授業中に寝たり騒がしくしないか心配になって来た。


「そこは・・・多分大丈夫だと思いますよ」

「そうなんですか?」


おやつを食べた後、ナルがエリンに歯磨きをさせに席を外している間に話を続ける。


「エリンさんからしたら判る範囲での授業だと思いますし、私も学園に通っている身なんで時折、様子を代わりに見に行けますよ」

「あ~、それなら安心です」


ただ、完全に忙しい時もあるようで――――


「その時は教師陣がしっかりと見てくれるので大丈夫ですね」

「良かった~」


心配事や緊急事態があればその時はギルドかクランハウスに連絡をしてくれることになった。


「あと一つ、教える側にあの子事を周知してしっかりと指導をしてくれる人が居たら良いんですが・・・」

「でしたらランクの低いクラスに入るのがお勧めですね」


学園内でのランクの順のシステムがあり、ランクが低い順から高ランクであれば授業難易度が結構変わるらしい。

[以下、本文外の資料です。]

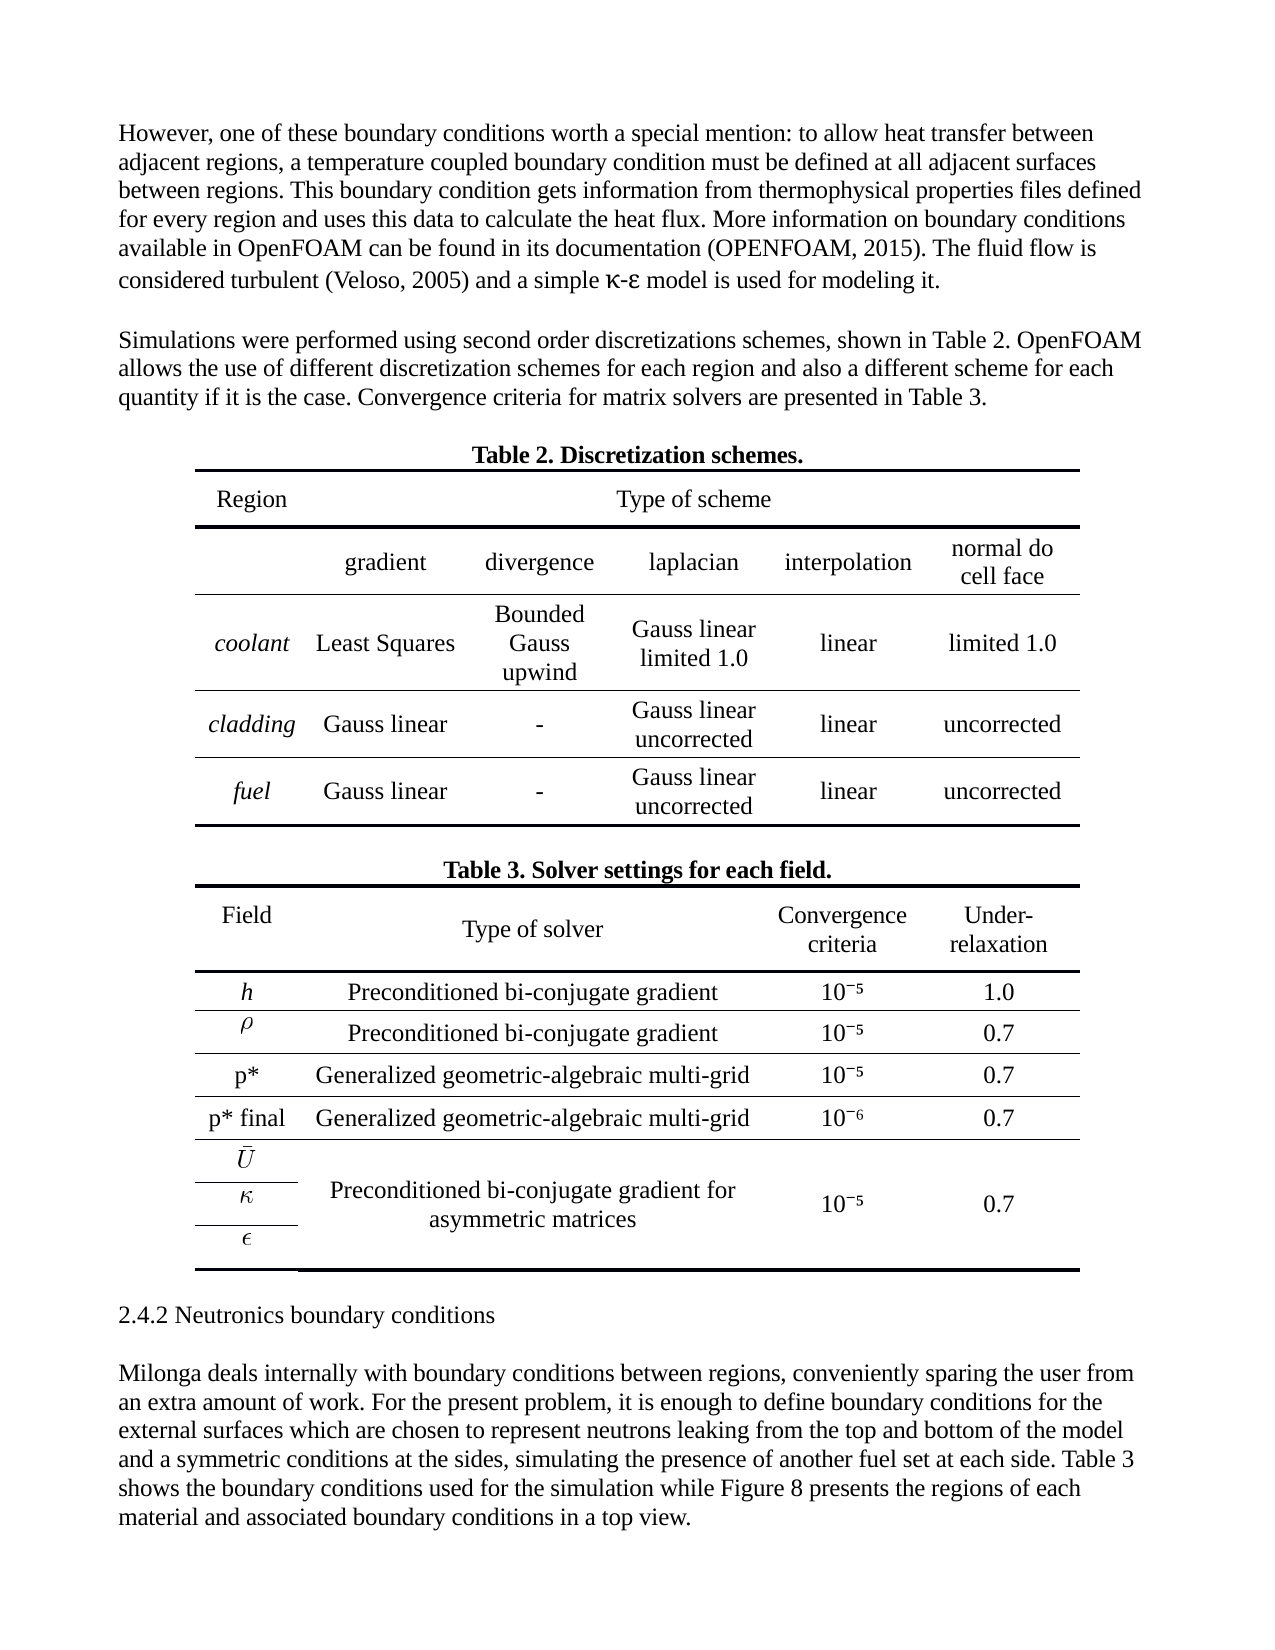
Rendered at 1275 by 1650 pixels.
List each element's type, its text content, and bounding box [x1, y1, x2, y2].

table_header Type of scheme [308, 472, 1079, 525]
table_cell [195, 1183, 298, 1225]
text Simulations were performed using second order discretizations schemes, shown in Table 2. OpenFOAM allows the use of different discretization schemes for each region and also a different scheme for each quantity if it is the case. Convergence criteria for matrix solvers are presented in Table 3. [118, 325, 1157, 411]
table_header Under-relaxation [918, 888, 1079, 970]
table_cell Preconditioned bi-conjugate gradient [298, 1011, 767, 1053]
text 2.4.2 Neutronics boundary conditions [118, 1301, 1157, 1329]
table_cell p* [195, 1054, 298, 1096]
table_cell Gauss linear limited 1.0 [617, 595, 771, 690]
table_cell 0.7 [918, 1097, 1079, 1139]
picture [238, 1146, 256, 1168]
table_cell Preconditioned bi-conjugate gradient for asymmetric matrices [298, 1140, 767, 1268]
table_cell coolant [195, 595, 308, 690]
table_cell Preconditioned bi-conjugate gradient [298, 973, 767, 1010]
table_cell linear [771, 691, 925, 757]
table_cell 10⁻⁵ [767, 973, 918, 1010]
table_cell gradient [308, 529, 462, 594]
text Table 2. Discretization schemes. [118, 440, 1157, 468]
table_header Convergence criteria [767, 888, 918, 970]
table_cell [195, 1140, 298, 1182]
table_cell 1.0 [918, 973, 1079, 1010]
picture [242, 1233, 252, 1245]
table_cell Least Squares [308, 595, 462, 690]
table_header Region [195, 472, 308, 525]
table_cell divergence [463, 529, 617, 594]
table_cell linear [771, 758, 925, 824]
table_cell Gauss linear [308, 758, 462, 824]
table_cell Gauss linear [308, 691, 462, 757]
table_cell interpolation [771, 529, 925, 594]
table_cell [195, 1011, 298, 1053]
table_cell limited 1.0 [925, 595, 1079, 690]
table_cell uncorrected [925, 691, 1079, 757]
table_cell 10⁻⁶ [767, 1097, 918, 1139]
picture [241, 1017, 253, 1034]
table_cell 0.7 [918, 1140, 1079, 1268]
table_cell - [463, 691, 617, 757]
table_cell - [463, 758, 617, 824]
table_cell h [195, 973, 298, 1010]
table_cell Gauss linear uncorrected [617, 691, 771, 757]
text However, one of these boundary conditions worth a special mention: to allow heat transfer between adjacent regions, a temperature coupled boundary condition must be defined at all adjacent surfaces between regions. This boundary condition gets information from thermophysical properties files defined for every region and uses this data to calculate the heat flux. More information on boundary conditions available in OpenFOAM can be found in its documentation (OPENFOAM, 2015). The fluid flow is considered turbulent (Veloso, 2005) and a simple κ-ε model is used for modeling it. [118, 118, 1157, 296]
table_cell linear [771, 595, 925, 690]
table_cell Gauss linear uncorrected [617, 758, 771, 824]
table_cell 10⁻⁵ [767, 1011, 918, 1053]
table_cell 0.7 [918, 1054, 1079, 1096]
table_header Type of solver [298, 888, 767, 970]
table_cell laplacian [617, 529, 771, 594]
text Table 3. Solver settings for each field. [118, 856, 1157, 884]
table_cell [195, 529, 308, 594]
table_cell Generalized geometric-algebraic multi-grid [298, 1054, 767, 1096]
table_cell fuel [195, 758, 308, 824]
table_cell uncorrected [925, 758, 1079, 824]
picture [240, 1191, 253, 1203]
table_header Field [195, 888, 298, 970]
text Milonga deals internally with boundary conditions between regions, conveniently sparing the user from an extra amount of work. For the present problem, it is enough to define boundary conditions for the external surfaces which are chosen to represent neutrons leaking from the top and bottom of the model and a symmetric conditions at the sides, simulating the presence of another fuel set at each side. Table 3 shows the boundary conditions used for the simulation while Figure 8 presents the regions of each material and associated boundary conditions in a top view. [118, 1358, 1157, 1531]
table_cell Generalized geometric-algebraic multi-grid [298, 1097, 767, 1139]
table_cell p* final [195, 1097, 298, 1139]
table_cell 10⁻⁵ [767, 1054, 918, 1096]
table_cell Bounded Gauss upwind [463, 595, 617, 690]
table_cell 0.7 [918, 1011, 1079, 1053]
table_cell 10⁻⁵ [767, 1140, 918, 1268]
table_cell normal do cell face [925, 529, 1079, 594]
table_cell [195, 1226, 298, 1268]
table_cell cladding [195, 691, 308, 757]
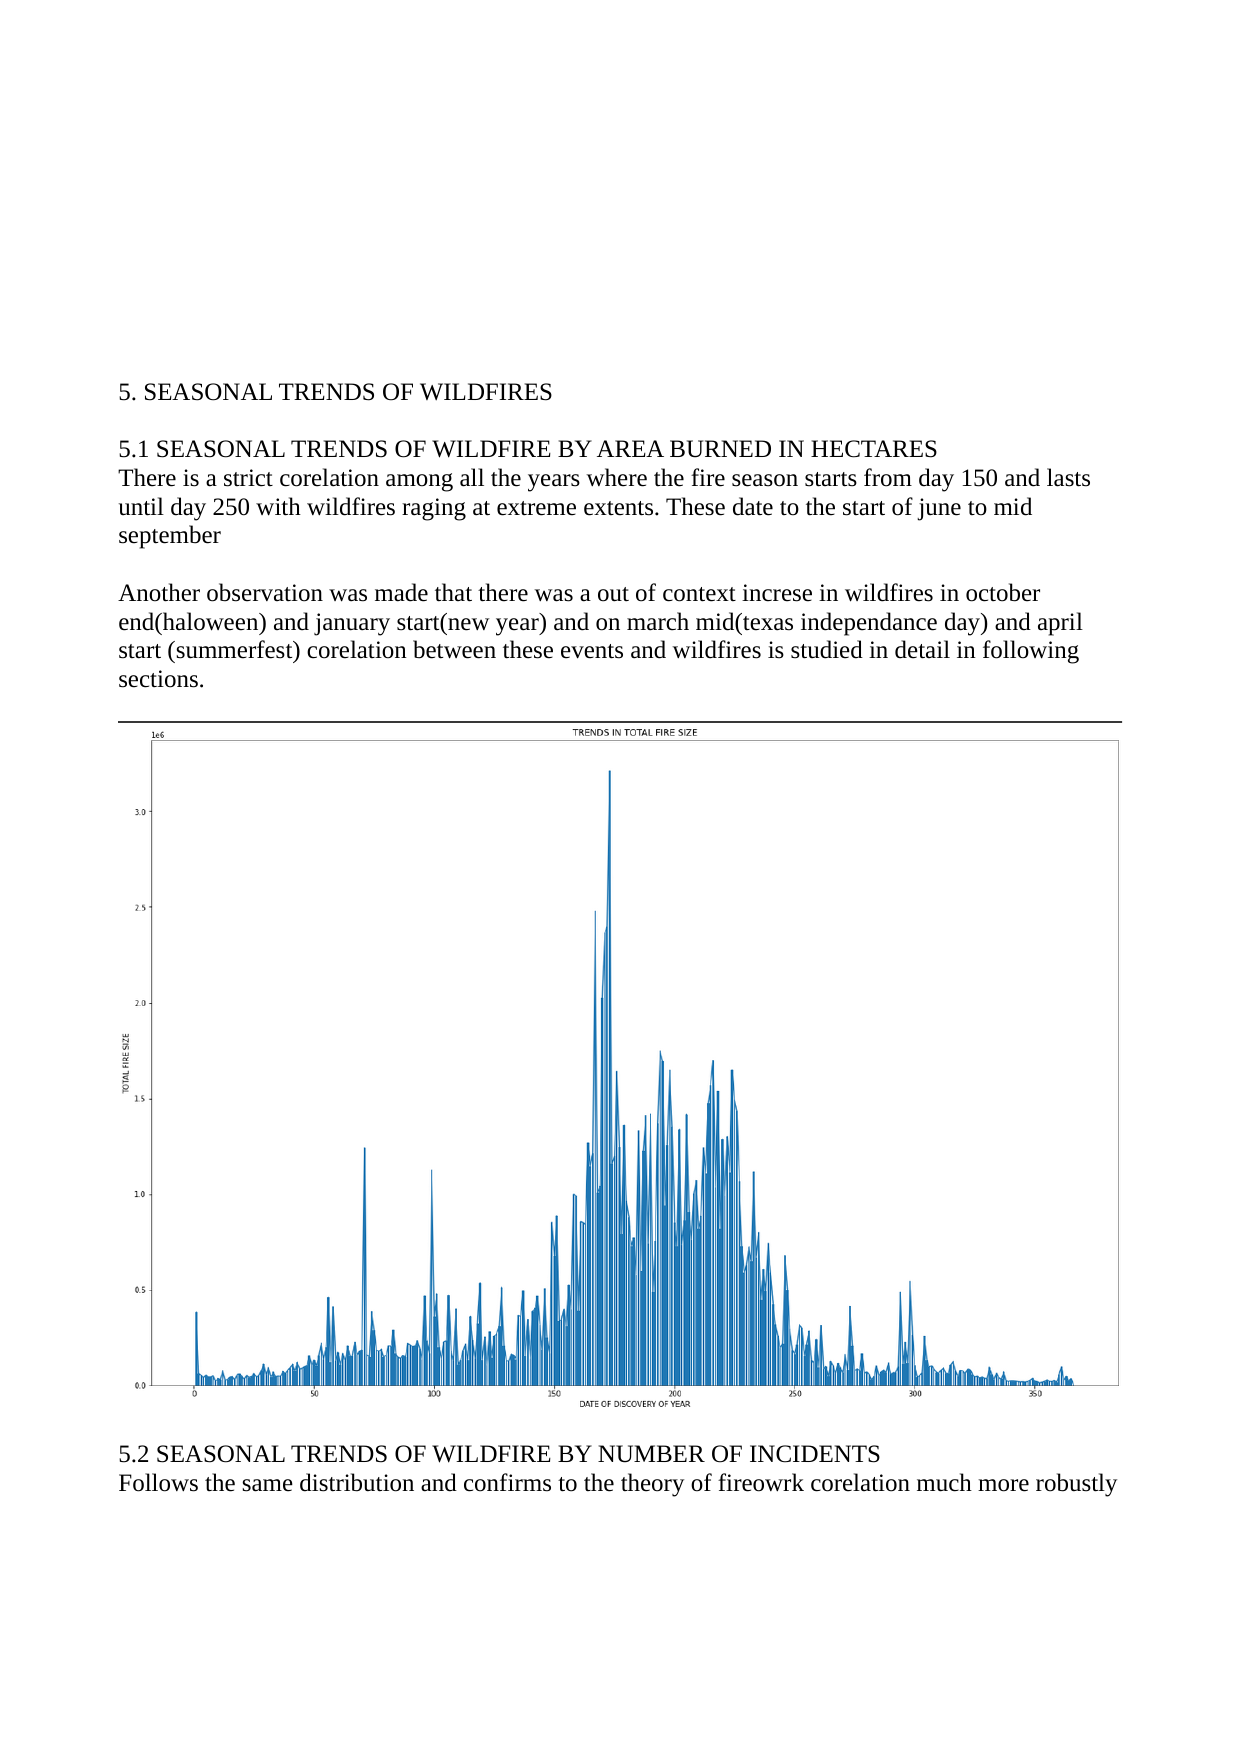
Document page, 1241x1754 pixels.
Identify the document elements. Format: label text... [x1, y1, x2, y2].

text There is a strict corelation among all the years where the fire season starts from day 150 and lasts until day 250 with wildfires raging at extreme extents. These date to the start of june to mid september [118, 463, 1122, 549]
text 5.2 SEASONAL TRENDS OF WILDFIRE BY NUMBER OF INCIDENTS [118, 1439, 1122, 1468]
text Another observation was made that there was a out of context increse in wildfires in october end(haloween) and january start(new year) and on march mid(texas independance day) and april start (summerfest) corelation between these events and wildfires is studied in detail in following sections. [118, 578, 1122, 693]
text Follows the same distribution and confirms to the theory of fireowrk corelation much more robustly [118, 1468, 1122, 1497]
text 5.1 SEASONAL TRENDS OF WILDFIRE BY AREA BURNED IN HECTARES [118, 434, 1122, 463]
text 5. SEASONAL TRENDS OF WILDFIRES [118, 377, 1122, 406]
picture [118, 721, 1123, 1411]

「EランクからGランクの三ランクのどちらかのクラスに入ると猶更いいかもしれませんね」

「成程」


エリンの場合は座学の授業のみ低ランクで付いて行けるとして・・・


「基礎の実技なんだよなぁ~」

「そうなんですよね~」


エリンの力に関しては随分と前の事を未だに憶えている。


「そうだ・・・確か、魔王閣下の所のお子さんもエリンさんのクラスに居れる予定ですし、実技に関して心配であればその子に暫く見て貰うのはどうでしょうか?」

「確かに、あの子はしっかりしてるしエリンにとって大事な友人だからな」


魔王の子であるバルドはアレからしっかりと学んでいるらしく、エリンと同時期に学園に入れる予定を組み込んでいると魔族の知り合いから聞いている。


「エリンさんの成長期に会わせてバルド君も知性と魔力も上がってきているみたいですし、期待大ですね」

「本人に掛るプレッシャーを軽減出来れば事猶更ですしね」


取り敢えず、話は纏まった。


「二年後に入学?私が?」

「あぁ、学園内だと友達も多く出来るチャンスはある。バルド君とも良い関係を築ける事も出来るぞ」


僕からそう聞いたエリンは笑顔になる。


「バルドが行くなら私も頑張る!」

「そう、頑張りましょうね」


さて、取り敢えず――――


「必要書類はギルマスと話し合ってコッチで済ませようか」

「ですね。細かい事は私も分かりませんし」


そうお気楽に思いながら――――二年が経った。